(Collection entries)

::::::::

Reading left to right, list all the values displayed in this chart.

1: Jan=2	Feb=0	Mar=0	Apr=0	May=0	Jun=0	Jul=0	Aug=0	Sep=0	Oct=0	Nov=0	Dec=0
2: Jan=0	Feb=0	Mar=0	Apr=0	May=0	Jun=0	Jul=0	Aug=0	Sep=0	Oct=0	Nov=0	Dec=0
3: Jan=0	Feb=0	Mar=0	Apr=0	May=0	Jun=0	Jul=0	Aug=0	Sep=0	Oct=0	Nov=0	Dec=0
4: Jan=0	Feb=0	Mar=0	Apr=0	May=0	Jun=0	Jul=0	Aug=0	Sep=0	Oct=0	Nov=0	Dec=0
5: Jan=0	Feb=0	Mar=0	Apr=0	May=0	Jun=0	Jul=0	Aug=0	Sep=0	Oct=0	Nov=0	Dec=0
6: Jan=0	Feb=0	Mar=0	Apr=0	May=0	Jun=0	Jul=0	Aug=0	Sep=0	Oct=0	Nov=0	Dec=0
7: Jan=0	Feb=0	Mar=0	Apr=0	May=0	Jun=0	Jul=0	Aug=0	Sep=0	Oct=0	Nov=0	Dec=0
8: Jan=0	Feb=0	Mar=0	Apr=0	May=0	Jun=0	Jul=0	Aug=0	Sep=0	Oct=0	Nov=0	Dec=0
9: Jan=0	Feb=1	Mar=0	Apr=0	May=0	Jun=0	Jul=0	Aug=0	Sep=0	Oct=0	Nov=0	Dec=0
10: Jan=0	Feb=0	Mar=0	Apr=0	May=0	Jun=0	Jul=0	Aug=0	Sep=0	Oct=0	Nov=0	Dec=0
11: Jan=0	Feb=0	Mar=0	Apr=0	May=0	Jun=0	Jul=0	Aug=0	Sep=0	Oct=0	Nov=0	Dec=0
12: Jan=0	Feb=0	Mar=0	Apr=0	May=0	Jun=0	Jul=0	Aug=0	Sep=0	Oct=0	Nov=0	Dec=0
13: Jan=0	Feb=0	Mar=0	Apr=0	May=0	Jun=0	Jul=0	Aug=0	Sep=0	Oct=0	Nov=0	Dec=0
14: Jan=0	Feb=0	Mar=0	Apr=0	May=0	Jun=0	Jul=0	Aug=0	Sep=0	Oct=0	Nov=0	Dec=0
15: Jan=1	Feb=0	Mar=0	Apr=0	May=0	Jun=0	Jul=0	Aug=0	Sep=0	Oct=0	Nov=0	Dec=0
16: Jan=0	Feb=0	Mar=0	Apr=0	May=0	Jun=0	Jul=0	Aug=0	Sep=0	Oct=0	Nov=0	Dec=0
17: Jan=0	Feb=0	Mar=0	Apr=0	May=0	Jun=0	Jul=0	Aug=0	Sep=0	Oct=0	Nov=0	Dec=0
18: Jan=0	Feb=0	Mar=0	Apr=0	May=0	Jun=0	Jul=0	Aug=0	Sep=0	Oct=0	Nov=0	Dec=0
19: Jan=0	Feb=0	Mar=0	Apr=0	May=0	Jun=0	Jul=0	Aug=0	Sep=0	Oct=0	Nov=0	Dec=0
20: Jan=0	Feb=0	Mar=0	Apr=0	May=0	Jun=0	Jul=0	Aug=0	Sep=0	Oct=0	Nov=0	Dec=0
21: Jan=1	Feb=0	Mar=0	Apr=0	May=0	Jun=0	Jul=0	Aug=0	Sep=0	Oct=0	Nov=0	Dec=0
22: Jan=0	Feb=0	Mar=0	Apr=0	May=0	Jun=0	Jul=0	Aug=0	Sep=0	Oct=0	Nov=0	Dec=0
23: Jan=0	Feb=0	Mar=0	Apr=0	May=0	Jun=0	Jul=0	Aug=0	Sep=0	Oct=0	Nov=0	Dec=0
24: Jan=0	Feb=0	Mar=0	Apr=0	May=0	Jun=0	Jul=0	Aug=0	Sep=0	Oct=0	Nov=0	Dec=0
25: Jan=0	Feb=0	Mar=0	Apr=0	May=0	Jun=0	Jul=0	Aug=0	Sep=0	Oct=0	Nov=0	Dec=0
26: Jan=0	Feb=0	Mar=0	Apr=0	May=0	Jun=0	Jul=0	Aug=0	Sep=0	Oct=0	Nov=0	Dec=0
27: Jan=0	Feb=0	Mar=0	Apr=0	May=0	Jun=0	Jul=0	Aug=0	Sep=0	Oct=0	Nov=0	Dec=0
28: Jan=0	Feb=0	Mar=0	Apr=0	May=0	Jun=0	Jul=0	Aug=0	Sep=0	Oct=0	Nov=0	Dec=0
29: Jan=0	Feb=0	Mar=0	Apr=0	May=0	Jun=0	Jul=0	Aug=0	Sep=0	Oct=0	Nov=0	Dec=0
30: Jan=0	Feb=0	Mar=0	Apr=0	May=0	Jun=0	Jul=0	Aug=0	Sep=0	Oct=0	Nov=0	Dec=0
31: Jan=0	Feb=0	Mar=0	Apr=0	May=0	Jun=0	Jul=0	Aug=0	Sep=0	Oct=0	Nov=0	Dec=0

::::::::

■ **ASSIGNMENT**
Show each row above that contains the string "chart", copying every such line in full.

■ **RESULT OF THIS EXERCISE**
Reading left to right, list all the values displayed in this chart.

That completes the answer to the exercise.